1. How to Get Rich (http://bit.ly/xGdV8)

2. Small Giants (http://bit.ly/WpvGa)

3. The Knack (http://bit.ly/OcKa9)

[no affiliate links]

A warning though - many 'start-up to success' books are, in my view, hampered by what I consider exceptional circumstances in the story. So you'll find a sentence/paragraph/page that basically says "so then I managed to raise $350,000 from XYZ to get me started", or "then I got stuck in a lift with Jeff Bezos for 72 hours and managed to convince him to invest". Which is great for their story, but it may or may not reflect your story.

So if you are going to try to learn lessons from the stories of others, and just to be clear let me say I believe this is a good way of learning, make sure you understand the differences between their story and yours and how those differences change the dynamics of starting and scaling a business.

1 comments

Thank you for this list - I liked reading The Knack so will explore the others.

I disagree with you about your examples of exceptional circumstances. Anyone can raise 350k or be stuck in a lift with Jeff Bezos if they do the hard around it. Focus on building something amazing and you can build your own luck around. For example, 18 months ago I did speak to Bezos - I did not have anything to talk tom about (apart from asking him sign my Kindle!) so nothing happened. But this year I really do so I will find another way to talk to him (and everyone else).
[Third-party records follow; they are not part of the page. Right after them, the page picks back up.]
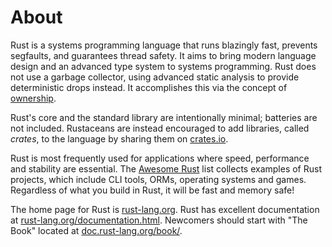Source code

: # About

Rust is a systems programming language that runs blazingly fast, prevents segfaults, and guarantees thread safety.
It aims to bring modern language design and an advanced type system to systems programming.
Rust does not use a garbage collector, using advanced static analysis to provide deterministic drops instead.
It accomplishes this via the concept of [ownership](https://doc.rust-lang.org/book/ch04-00-understanding-ownership.html).

Rust's core and the standard library are intentionally minimal; batteries are not included.
Rustaceans are instead encouraged to add libraries, called _crates_, to the language by sharing them on [crates.io](https://crates.io/).

Rust is most frequently used for applications where speed, performance and stability are essential.
The [Awesome Rust](https://github.com/kud1ing/awesome-rust) list collects examples of Rust projects, which include CLI tools, ORMs, operating systems and games.
Regardless of what you build in Rust, it will be fast and memory safe!

The home page for Rust is [rust-lang.org](https://www.rust-lang.org/).
Rust has excellent documentation at [rust-lang.org/documentation.html](https://www.rust-lang.org/documentation.html).
Newcomers should start with "The Book" located at [doc.rust-lang.org/book/](https://doc.rust-lang.org/book/).
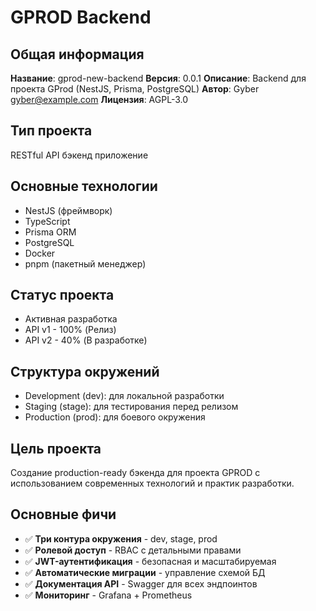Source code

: # GPROD Backend

## Общая информация

**Название**: gprod-new-backend
**Версия**: 0.0.1
**Описание**: Backend для проекта GProd (NestJS, Prisma, PostgreSQL)
**Автор**: Gyber <gyber@example.com>
**Лицензия**: AGPL-3.0

## Тип проекта
RESTful API бэкенд приложение

## Основные технологии
- NestJS (фреймворк)
- TypeScript
- Prisma ORM
- PostgreSQL
- Docker
- pnpm (пакетный менеджер)

## Статус проекта
- Активная разработка
- API v1 - 100% (Релиз)
- API v2 - 40% (В разработке)

## Структура окружений
- Development (dev): для локальной разработки
- Staging (stage): для тестирования перед релизом
- Production (prod): для боевого окружения

## Цель проекта
Создание production-ready бэкенда для проекта GPROD с использованием современных технологий и практик разработки.

## Основные фичи
- ✅ **Три контура окружения** - dev, stage, prod
- ✅ **Ролевой доступ** - RBAC с детальными правами
- ✅ **JWT-аутентификация** - безопасная и масштабируемая
- ✅ **Автоматические миграции** - управление схемой БД
- ✅ **Документация API** - Swagger для всех эндпоинтов
- ✅ **Мониторинг** - Grafana + Prometheus
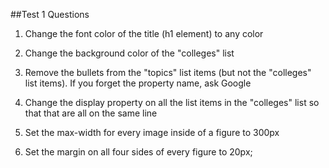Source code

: ##Test 1 Questions

1. Change the font color of the title (h1 element) to any color

2. Change the background color of the "colleges" list

3. Remove the bullets from the "topics" list items (but not the "colleges" list items).
If you forget the property name, ask Google

4. Change the display property on all the list items in the "colleges" list so that
that are all on the same line

5. Set the max-width for every image inside of a figure to 300px

6. Set the margin on all four sides of every figure to 20px;
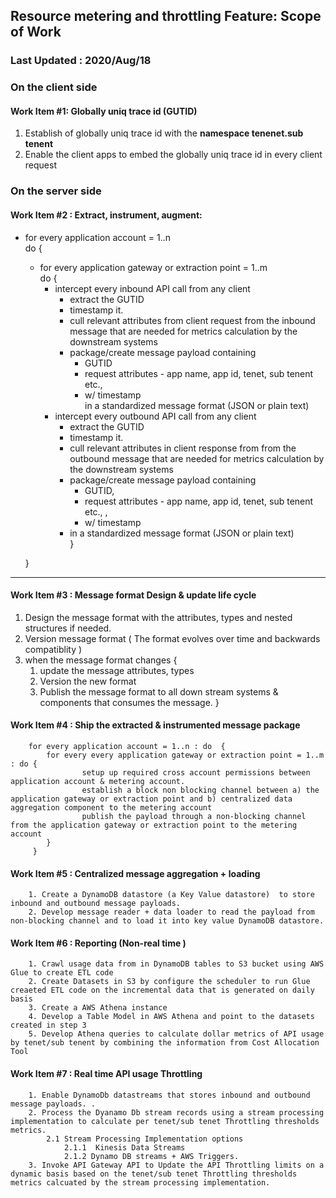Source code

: ## Resource metering and throttling Feature: Scope of Work

### Last Updated : 2020/Aug/18

### On the client side 
#### Work Item #1: Globally uniq trace id (GUTID)
 1. Establish of globally uniq trace id  with the **namespace tenenet.sub tenent**
 1. Enable the client apps to embed the globally uniq trace id  in every client request

### On the server side 

#### Work Item #2 :  Extract, instrument, augment:
- for every application account = 1..n  
do { 
    - for every application gateway or extraction point = 1..m  
      do {
        - intercept every inbound API call from any client
          - extract the GUTID
          - timestamp it. 
          - cull relevant attributes from client request from the inbound message that are needed for metrics calculation by the downstream systems
          - package/create message payload containing 
            - GUTID
            - request attributes - app name, app id, tenet, sub tenent etc.,  
            - w/ timestamp  
          in a standardized message format (JSON or plain text)
       - intercept every outbound API call from any client
           - extract the GUTID 
            - timestamp it. 
            - cull relevant attributes in client response from from the outbound message that are needed for metrics calculation by the downstream systems
            - package/create message payload containing 
              - GUTID, 
              - request attributes - app name, app id, tenet, sub tenent etc., , 
              - w/ timestamp 
            - in a standardized message format (JSON or plain text)    
    }
  
  }
  
___
#### Work Item #3 :  Message format Design & update life cycle 
1. Design the message format with the attributes, types and nested structures if needed.
1. Version message format ( The format evolves over time  and backwards compatiblity )
1. when the message format changes {
   1. update the message attributes, types 
   1. Version the new format
   1.  Publish the message format to all down stream systems & components that consumes the message.
}            

#### Work Item #4 : Ship the extracted & instrumented message package 
        for every application account = 1..n : do  {
            for every every application gateway or extraction point = 1..m : do {
                    setup up required cross account permissions between application account & metering account. 
                    establish a block non blocking channel between a) the application gateway or extraction point and b) centralized data aggregation component to the metering account
                    publish the payload through a non-blocking channel from the application gateway or extraction point to the metering account 
            }
         }

#### Work Item #5 :  Centralized message aggregation   + loading      
        1. Create a DynamoDB datastore (a Key Value datastore)  to store inbound and outbound message payloads. 
        2. Develop message reader + data loader to read the payload from non-blocking channel and to load it into key value DynamoDB datastore. 

#### Work Item #6 : Reporting (Non-real time ) 
        1. Crawl usage data from in DynamoDB tables to S3 bucket using AWS Glue to create ETL code 
        2. Create Datasets in S3 by configure the scheduler to run Glue creaeted ETL code on the incremental data that is generated on daily basis
        3. Create a AWS Athena instance 
        4. Develop a Table Model in AWS Athena and point to the datasets created in step 3 
        5. Develop Athena queries to calculate dollar metrics of API usage by tenet/sub tenent by combining the information from Cost Allocation Tool
        
#### Work Item #7 : Real time API usage Throttling
        1. Enable DynamoDb datastreams that stores inbound and outbound message payloads. . 
        2. Process the Dyanamo Db stream records using a stream processing implementation to calculate per tenet/sub tenet Throttling thresholds metrics.
            2.1 Stream Processing Implementation options
                2.1.1  Kinesis Data Streams 
                2.1.2 Dynamo DB streams + AWS Triggers.
        3. Invoke API Gateway API to Update the API Throttling limits on a dynamic basis based on the tenet/sub tenet Throttling thresholds metrics calcuated by the stream processing implementation.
That is not to say that are not exceptional circumstances. For example, only a handful of people around the world in the 1970s had the priviliges of Bill Gates, ie a childhood growing up in a school with a mainframe. But it is not worth worrying about such things - each of us has to look for the unusual advantages we have and work with those. In my case I have a genetic illness which meant most of my childhood was spent ill or in hospital. I survived long enough to train as a physician and a programmer so this year I founded a company that builds software to help patients work online with their clinicians.